**** Extracted material

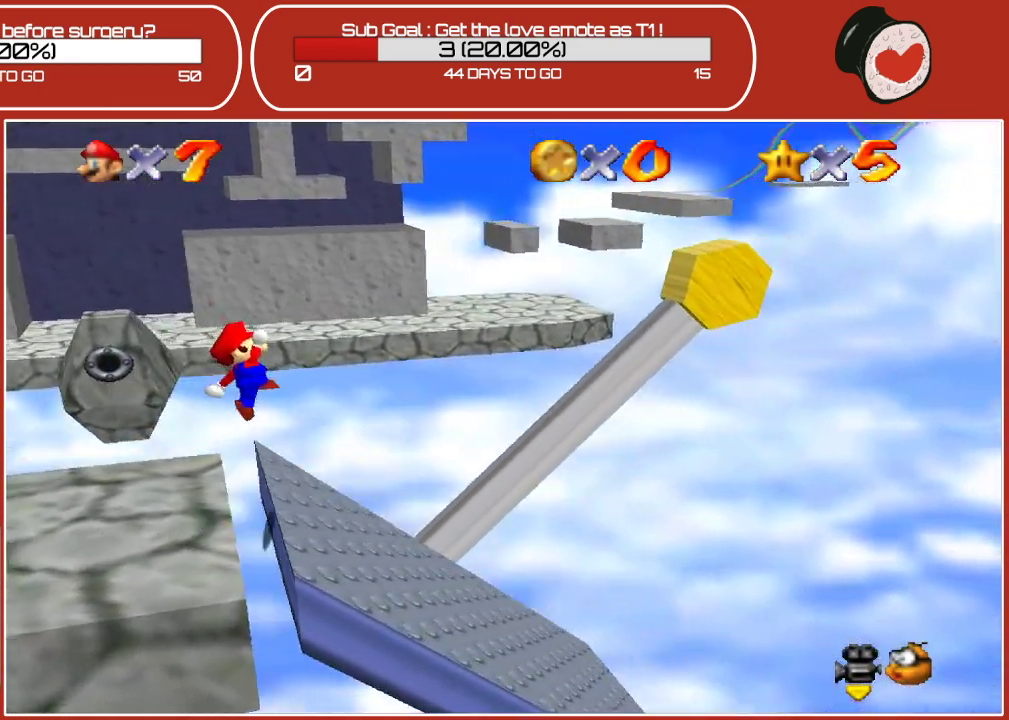
{"buttons": [], "left_stick": "center", "events": [[100, "left_stick", "left"], [367, "left_stick", "center"]]}
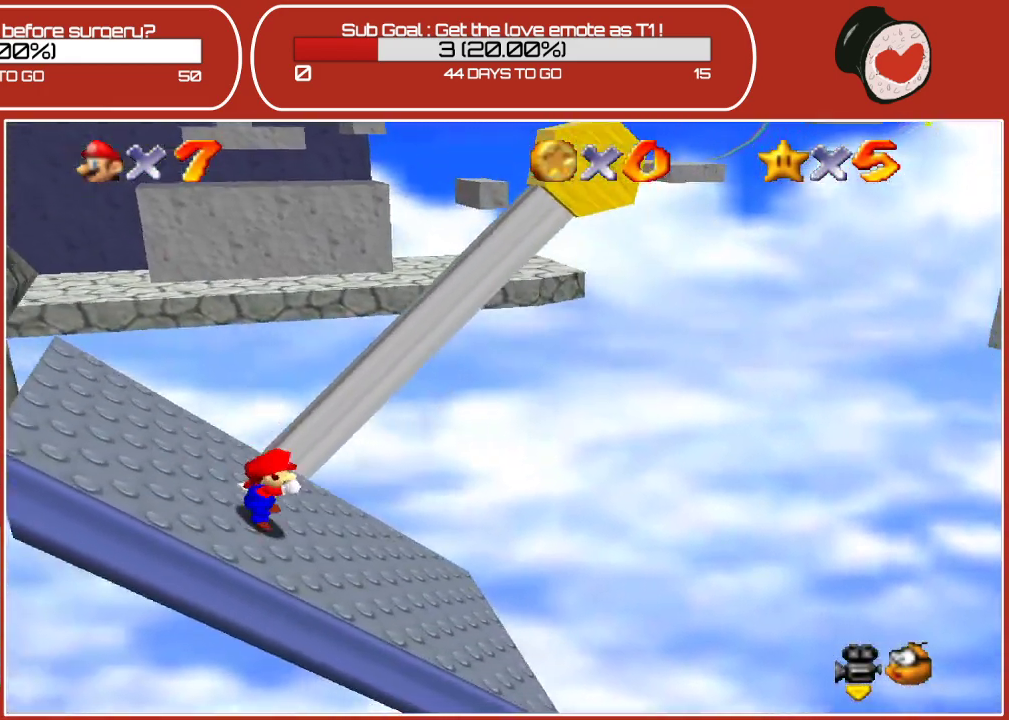
{"buttons": [], "left_stick": "right", "events": [[367, "left_stick", "right"]]}
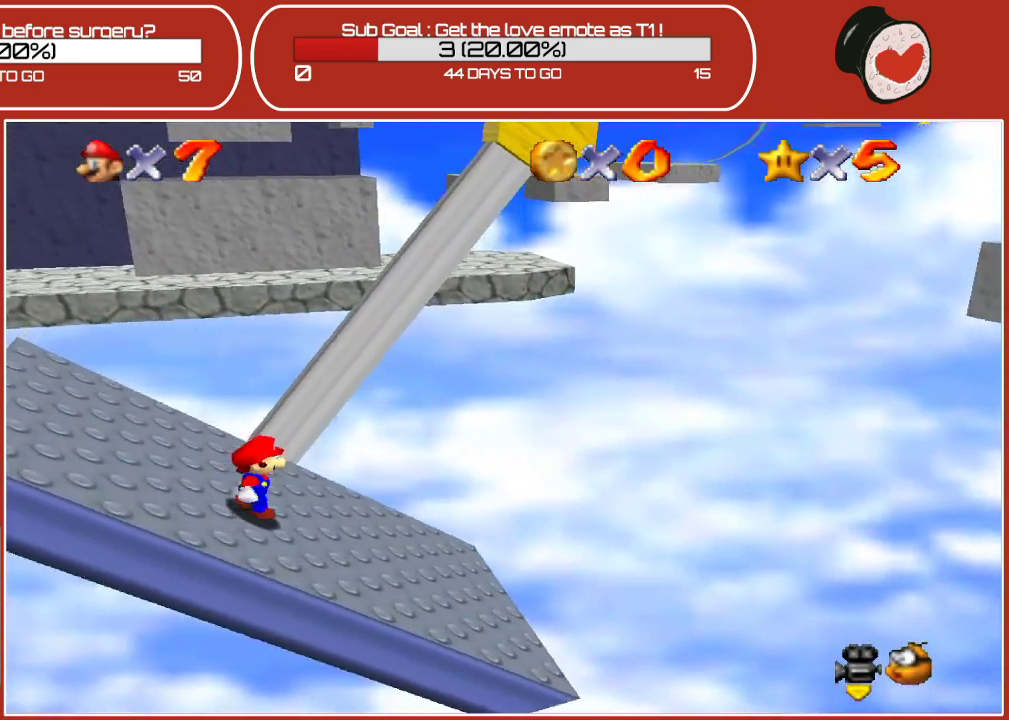
{"buttons": [], "left_stick": "center", "events": [[50, "left_stick", "center"]]}
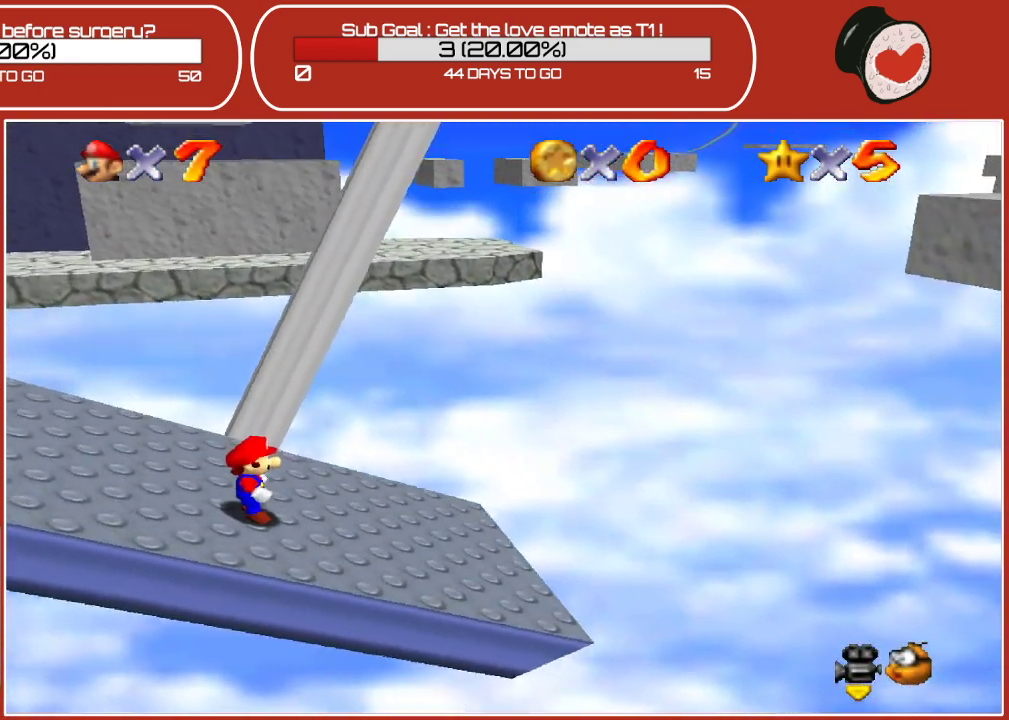
{"buttons": [], "left_stick": "center", "events": []}
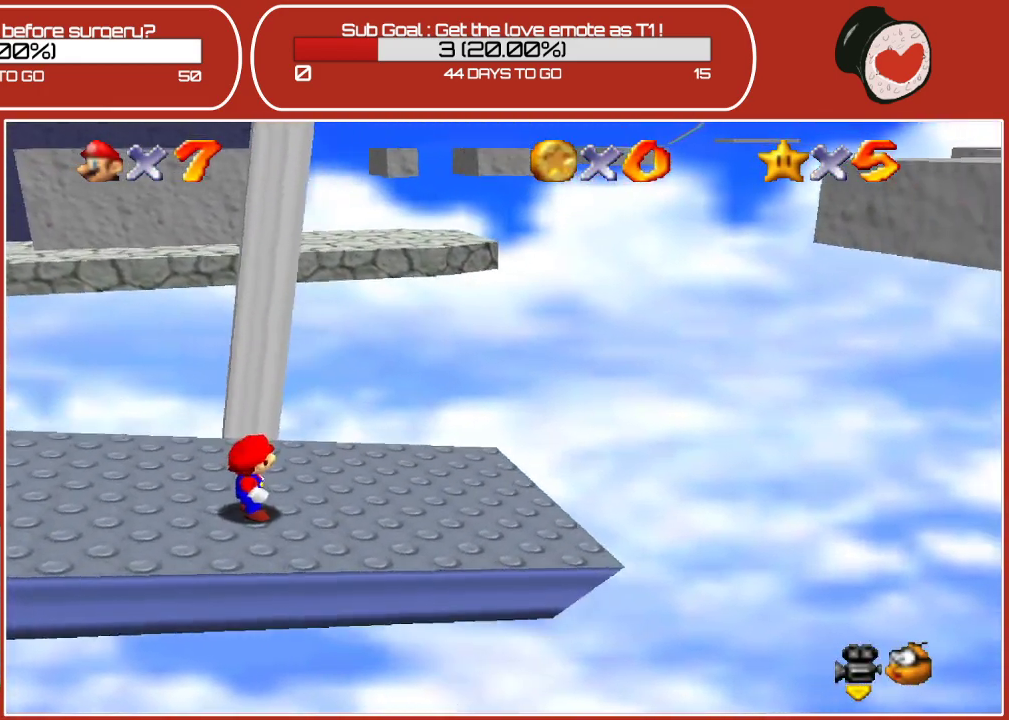
{"buttons": [], "left_stick": "center", "events": []}
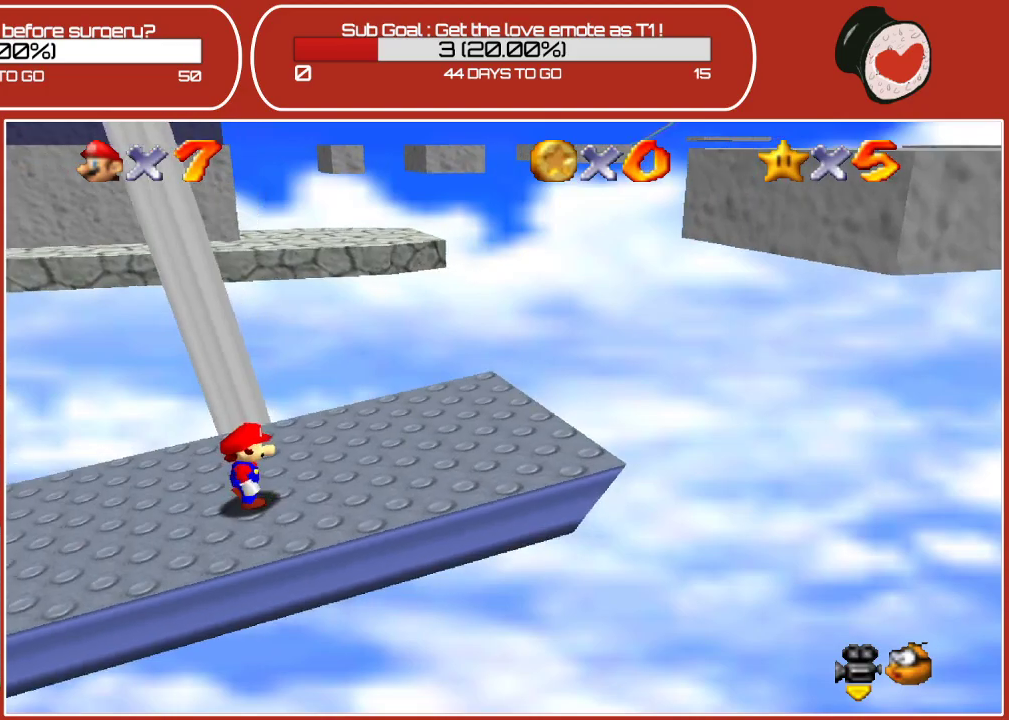
{"buttons": [], "left_stick": "right", "events": [[33, "left_stick", "right"]]}
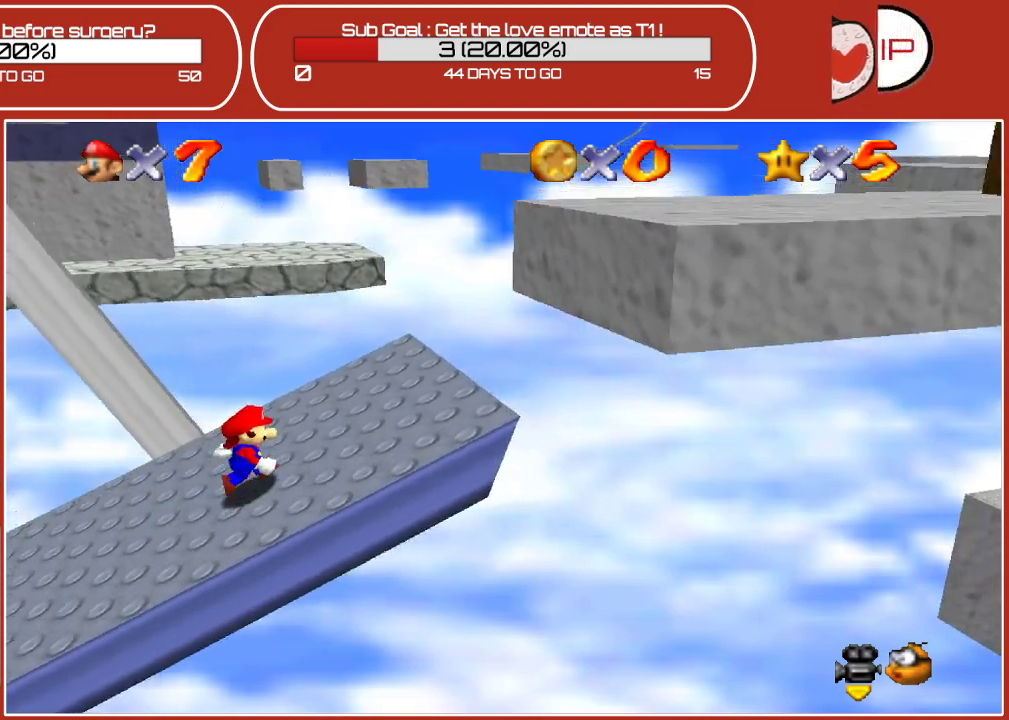
{"buttons": ["A"], "left_stick": "right", "events": [[17, "left_stick", "up-right"], [133, "left_stick", "right"], [467, "A", "down"]]}
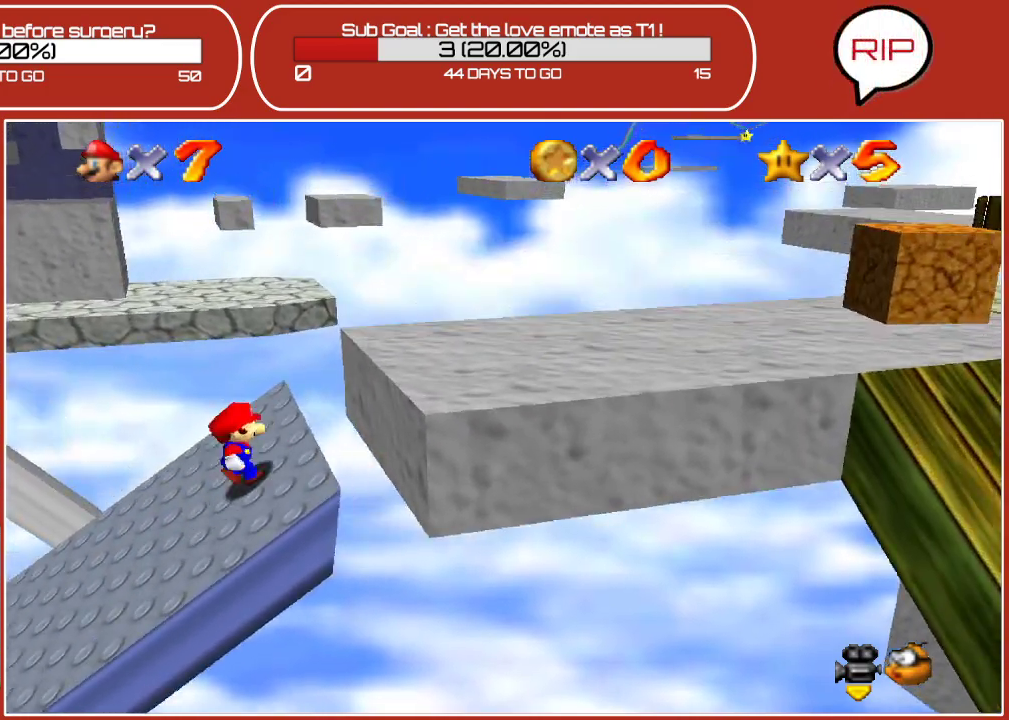
{"buttons": [], "left_stick": "right", "events": [[267, "A", "up"]]}
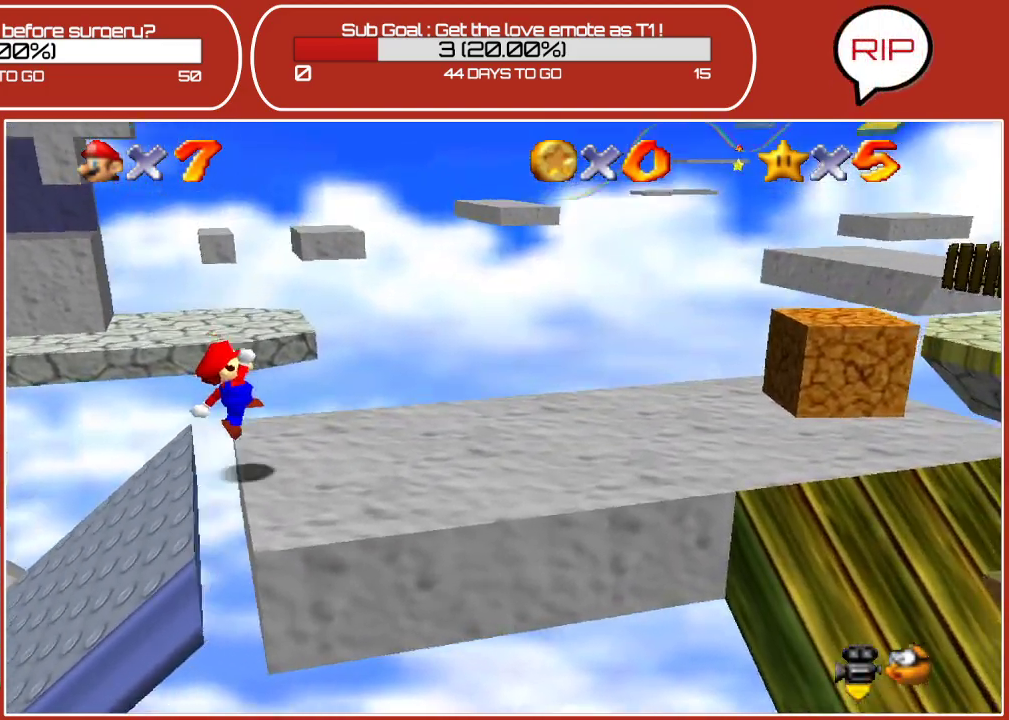
{"buttons": [], "left_stick": "right", "events": []}
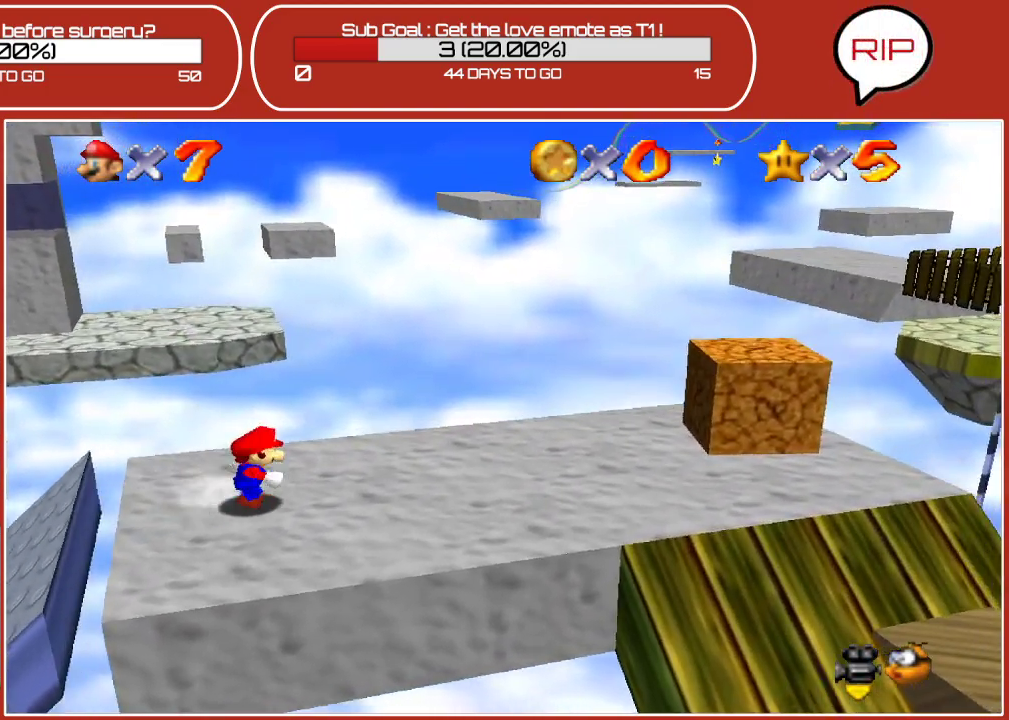
{"buttons": [], "left_stick": "up-right", "events": [[50, "C_LEFT", "down"], [217, "C_LEFT", "up"], [400, "left_stick", "up-right"]]}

********

- What needs to be done -
Copy out every line of the data where the word "center" occurs.

- Output for this task -
{"buttons": [], "left_stick": "center", "events": [[100, "left_stick", "left"], [367, "left_stick", "center"]]}
{"buttons": [], "left_stick": "center", "events": [[50, "left_stick", "center"]]}
{"buttons": [], "left_stick": "center", "events": []}
{"buttons": [], "left_stick": "center", "events": []}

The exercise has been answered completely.